Aim of the exercise: Your copy should match the listing word for word, apart from the pictures, which are left out.
***
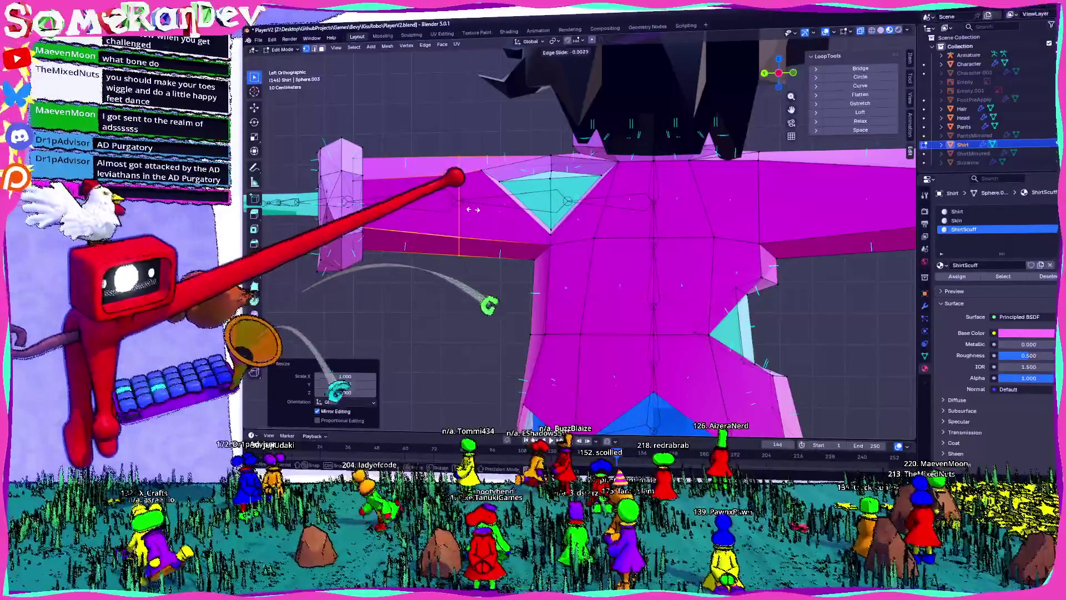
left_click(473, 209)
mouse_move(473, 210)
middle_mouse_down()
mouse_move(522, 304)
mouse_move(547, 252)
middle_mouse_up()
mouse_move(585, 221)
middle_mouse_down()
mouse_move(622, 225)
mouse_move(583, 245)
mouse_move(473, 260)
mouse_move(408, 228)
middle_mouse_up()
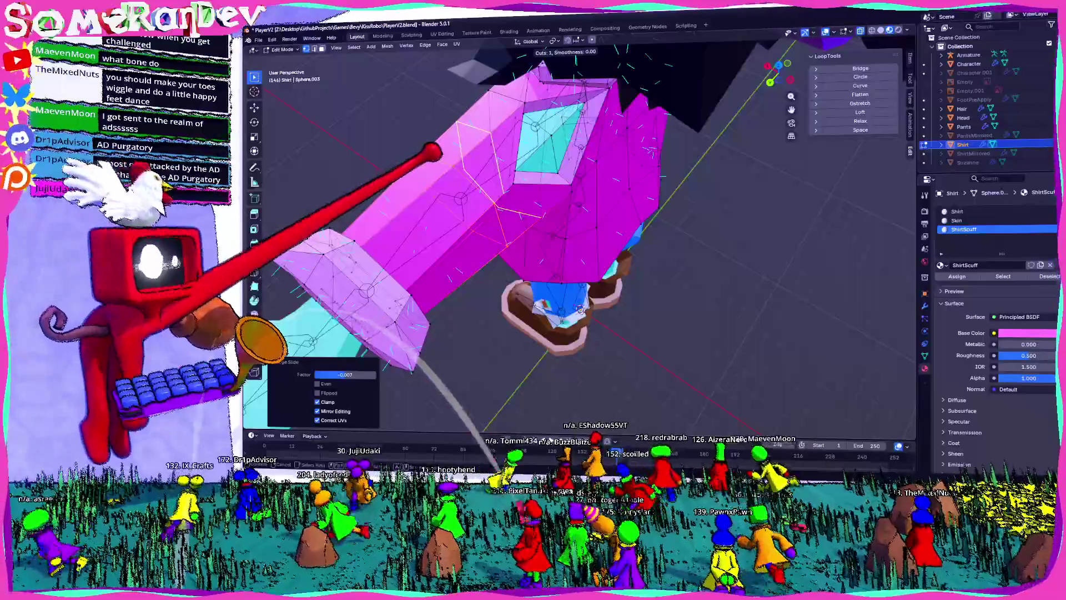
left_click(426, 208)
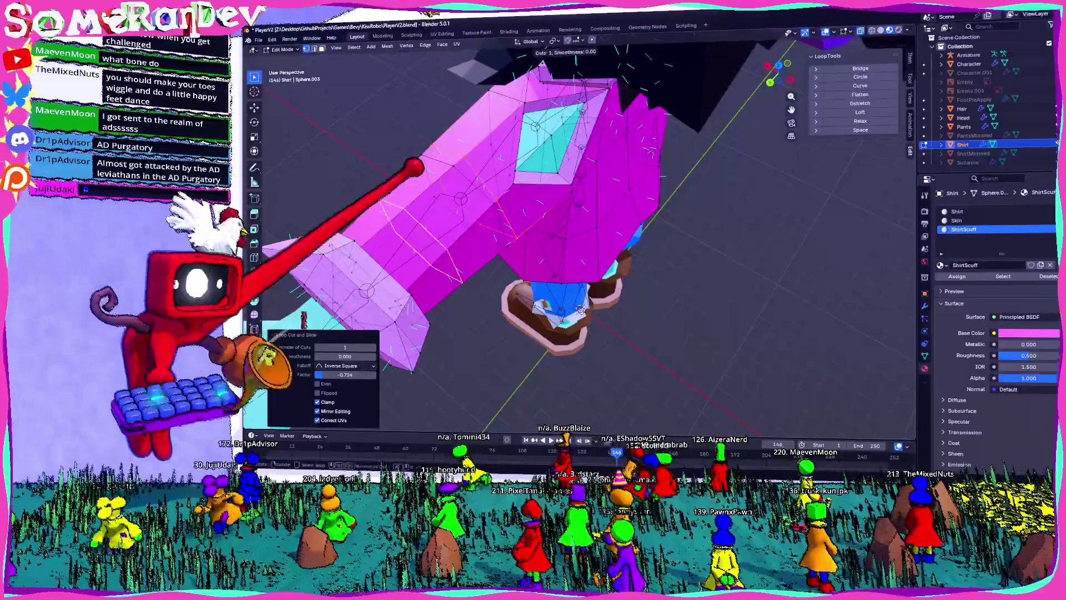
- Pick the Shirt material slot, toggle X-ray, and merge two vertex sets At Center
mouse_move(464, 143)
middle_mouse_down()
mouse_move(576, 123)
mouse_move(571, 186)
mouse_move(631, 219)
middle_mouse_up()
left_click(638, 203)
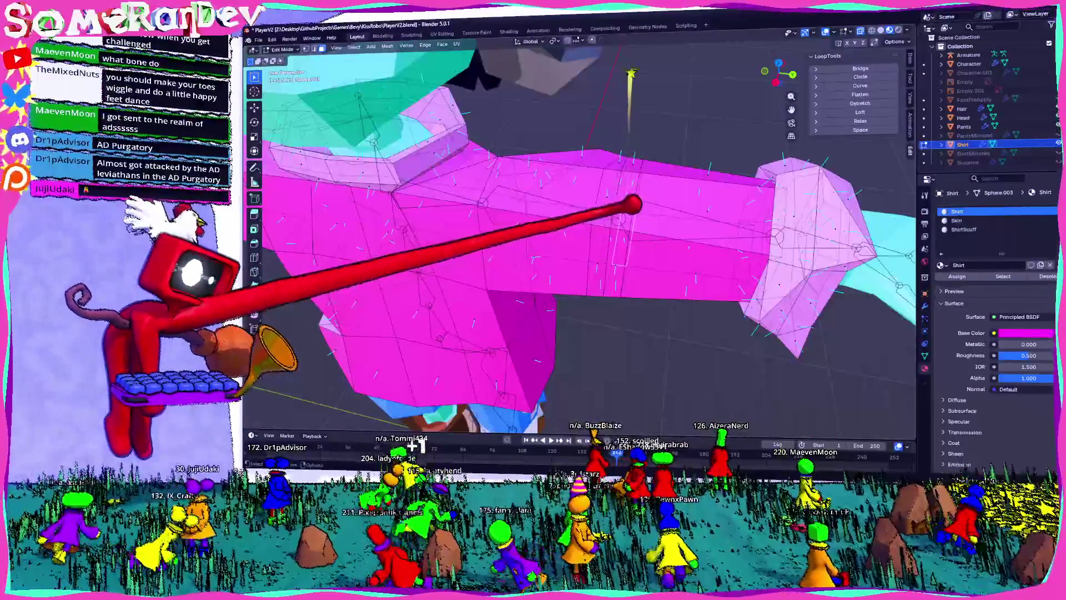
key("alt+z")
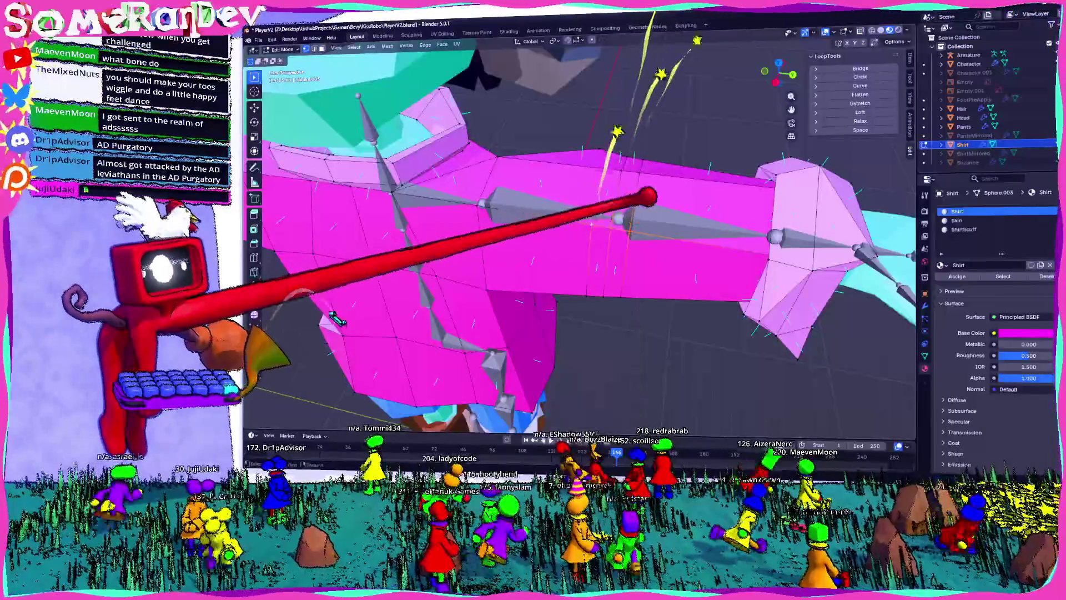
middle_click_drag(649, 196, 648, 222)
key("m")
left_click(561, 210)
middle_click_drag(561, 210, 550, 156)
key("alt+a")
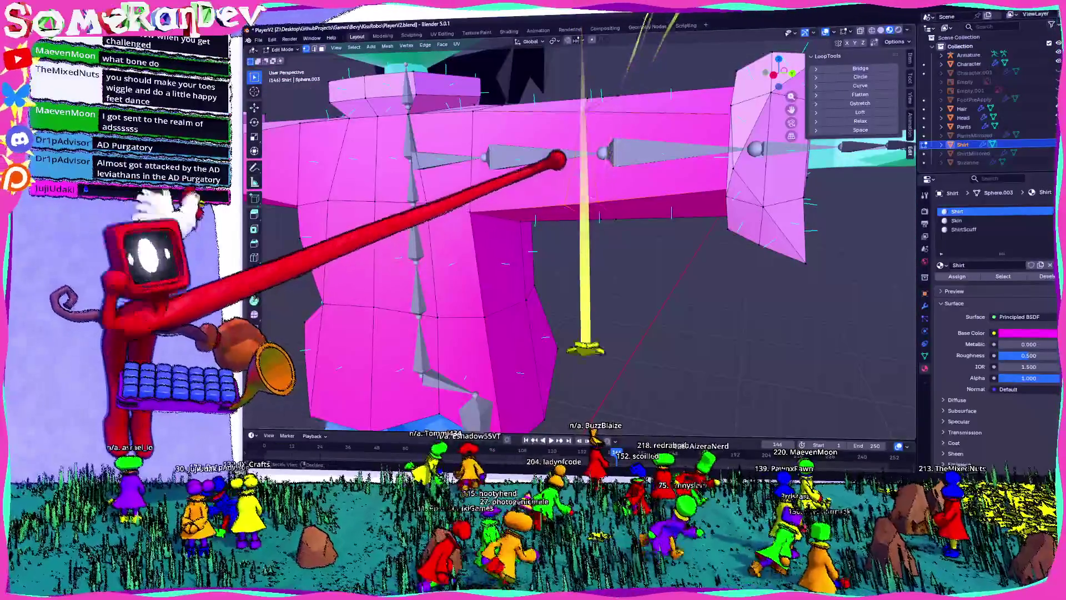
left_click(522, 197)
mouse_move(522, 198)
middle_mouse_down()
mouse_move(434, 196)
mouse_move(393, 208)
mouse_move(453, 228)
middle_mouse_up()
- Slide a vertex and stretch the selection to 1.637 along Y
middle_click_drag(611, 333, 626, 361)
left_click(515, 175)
***
Result of the exercise:
left_click(473, 209)
mouse_move(473, 210)
middle_mouse_down()
mouse_move(522, 304)
mouse_move(547, 252)
middle_mouse_up()
mouse_move(585, 221)
middle_mouse_down()
mouse_move(622, 225)
mouse_move(583, 245)
mouse_move(473, 260)
mouse_move(408, 228)
middle_mouse_up()
left_click(426, 208)
- Pick the Shirt material slot, toggle X-ray, and merge two vertex sets At Center
mouse_move(464, 143)
middle_mouse_down()
mouse_move(576, 123)
mouse_move(571, 186)
mouse_move(631, 219)
middle_mouse_up()
left_click(638, 203)
key("alt+z")
middle_click_drag(649, 196, 648, 222)
key("m")
left_click(561, 210)
middle_click_drag(561, 210, 550, 156)
key("alt+a")
left_click(522, 197)
mouse_move(522, 198)
middle_mouse_down()
mouse_move(434, 196)
mouse_move(393, 208)
mouse_move(453, 228)
middle_mouse_up()
- Slide a vertex and stretch the selection to 1.637 along Y
middle_click_drag(611, 333, 626, 361)
left_click(515, 175)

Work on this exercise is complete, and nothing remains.